Kate’s brother, Kevin Kreider, added, “I think we’re speaking out now because we want to be the voice of our nieces and nephews.

“And we’re seeing it turn the tide that [the children] are being viewed as a commodity.”

Kate and husband Jon Gosselin, the stars of TLC’s “Jon & Kate Plus 8,” have made tabloid headlines for suspected philandering on both their parts — he with a young schoolteacher, she with her bodyguard.

Both have denied they’ve cheated on each other.

Regardless, the whiff of scandal surrounding the previously little-known reality stars — whose show chronicles the adventures of their super-sized family — garnered Monday’s fifth-season premiere 10 million viewers.

That’s almost the same number “Sex and the City” drummed up for its series finale five years ago.

Unfortunately for the Gosselins — including one set of 8-year-old twins and the 5-year-old sextuplets — the twists and turns in their storylines are all too real.

Kate’s brother and sister-in-law both told the “The Early Show” that they’ve broached the subject of the children’s well-being many times with the Gosselin parents, but to no avail.

“They have often said, ‘Hey, you know, this is kind of our lives, this is what we chose, this is how we’re going to provide for them,’ ” Kevin said.

“And we feel that they have chosen this path with disregard to their children’s safety.”

The Kreiders also blame TLC.

“Unfortunately, I think it has come down to all about the ratings,” said Jodi. “And no one is looking at these children, at what they are going through, and the life consequences they are going to have as they get older.”

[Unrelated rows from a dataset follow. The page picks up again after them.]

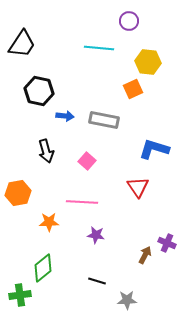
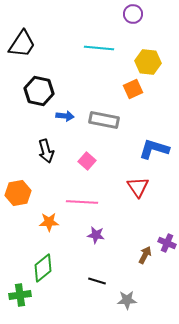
purple circle: moved 4 px right, 7 px up
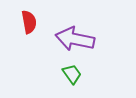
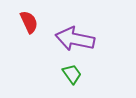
red semicircle: rotated 15 degrees counterclockwise
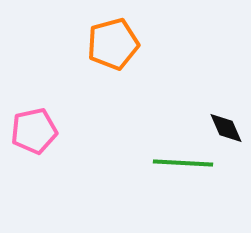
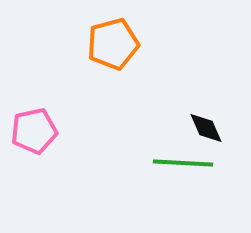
black diamond: moved 20 px left
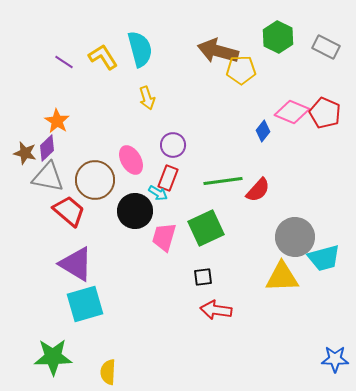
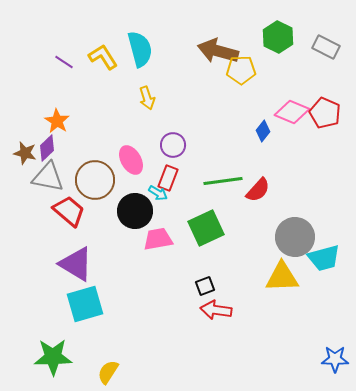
pink trapezoid: moved 6 px left, 2 px down; rotated 64 degrees clockwise
black square: moved 2 px right, 9 px down; rotated 12 degrees counterclockwise
yellow semicircle: rotated 30 degrees clockwise
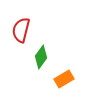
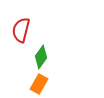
orange rectangle: moved 25 px left, 5 px down; rotated 30 degrees counterclockwise
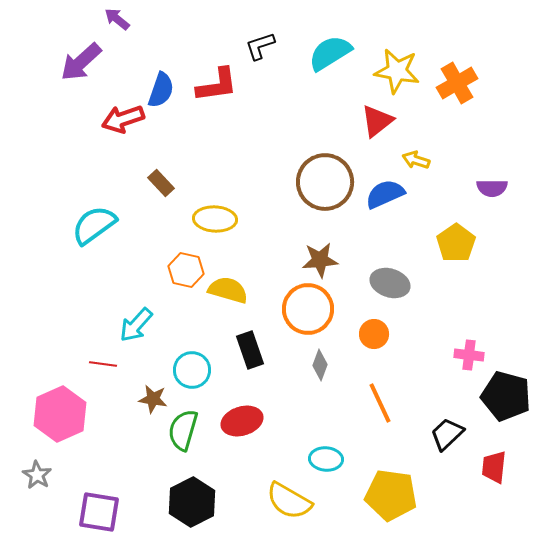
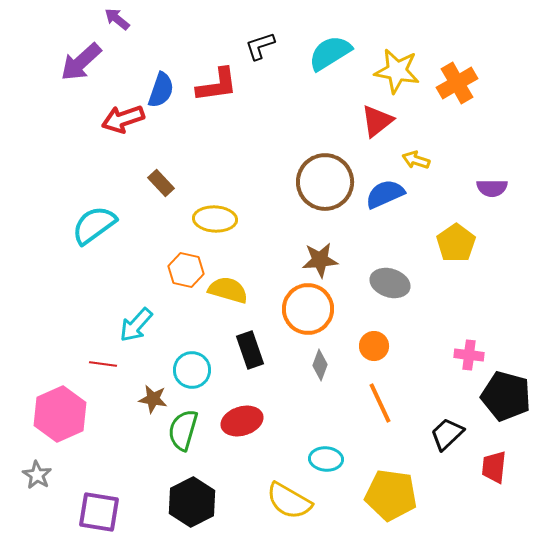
orange circle at (374, 334): moved 12 px down
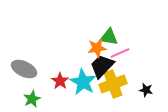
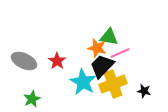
orange star: rotated 24 degrees clockwise
gray ellipse: moved 8 px up
red star: moved 3 px left, 20 px up
black star: moved 2 px left, 1 px down
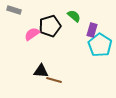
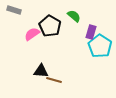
black pentagon: rotated 25 degrees counterclockwise
purple rectangle: moved 1 px left, 2 px down
cyan pentagon: moved 1 px down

In a statement yesterday, TLC said the show will go on as long “as the interest continues, and the family wants to do it.”

“The show’s ratings have grown consistently, as there has been interest in these real-life issues of this real-life family,” TLC said.

But forcing kids to live their lives in front of the TV camera may be tantamount to child abuse, said Michael Brody, the media chairman of the American Academy of Child and Adolescent Psychiatry.

“Look at what has happened to all these child stars,” said Brody, who has not treated any of the Gosselin kids. “Most of these people are in rehab or they’re involved in child abuse — it’s horrendous.”

One former child star said no one should have to endure cameras peering into their personal life.

“The entertainment business is vast and powerful,” said Paul Petersen, who played son Jeff on “The Donna Reed Show” in the 1960s and who, as an adult, founded the kid-star advocacy group A Minor Consideration.

“Somebody has to stand up to them and say, ‘You can’t do this to children anymore.’ ”

In addition to “Jon & Kate,” other reality TV shows revolve around real-life families, including Tori Spelling’s cringe-fest, “Tori & Dean: Home Sweet Hollywood,” and the Discovery Channel’s “Table for 12.”

Nadya Suleman — the unemployed California mother of six who gave birth to eight more babies in January and was dubbed Octo-Mom — has said she will do a documentary about her brood.

Meanwhile, the embattled stars of “Jon & Kate” have all but conceded they’re headed for divorce.

But Dr. David Baron, chairman of the Department of Psychiatry at Temple University’s School of Medicine, says that if the Pennsylvania couple does split, they were probably a bad fit from the start.

And, he adds, don’t blame TV. “Sure that’s a stress, but if you’re in a good, loving relationship, no one factor should turn you 180 degrees,” he said.

“All a single event or set of conditions can do is bring light to stresses in a relationship that have always been there.”